Instructions for the task:
Begin with the line in which "Кельма гладилка из" appears and end with the final line of the entries. Retype each one exactly and add nothing.

----------------------------------------

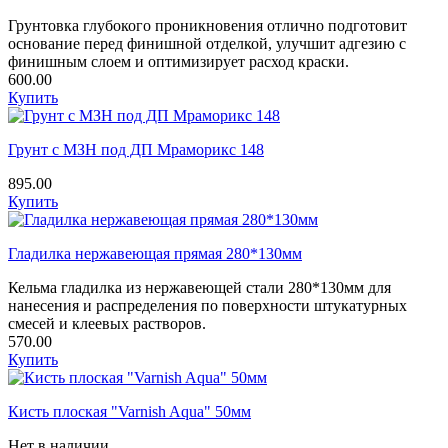
Грунтовка глубокого проникновения отлично подготовит
основание перед финишной отделкой, улучшит адгезию с
финишным слоем и оптимизирует расход краски.
600.00
Купить
Грунт с МЗН под ДП Мраморикс 148
895.00
Купить
Гладилка нержавеющая прямая 280*130мм
Кельма гладилка из нержавеющей стали 280*130мм для
нанесения и распределения по поверхности штукатурных
смесей и клеевых растворов.
570.00
Купить
Кисть плоская "Varnish Aqua" 50мм
Нет в наличии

----------------------------------------

Output for this exercise:
Кельма гладилка из нержавеющей стали 280*130мм для
нанесения и распределения по поверхности штукатурных
смесей и клеевых растворов.
570.00
Купить
Кисть плоская "Varnish Aqua" 50мм
Нет в наличии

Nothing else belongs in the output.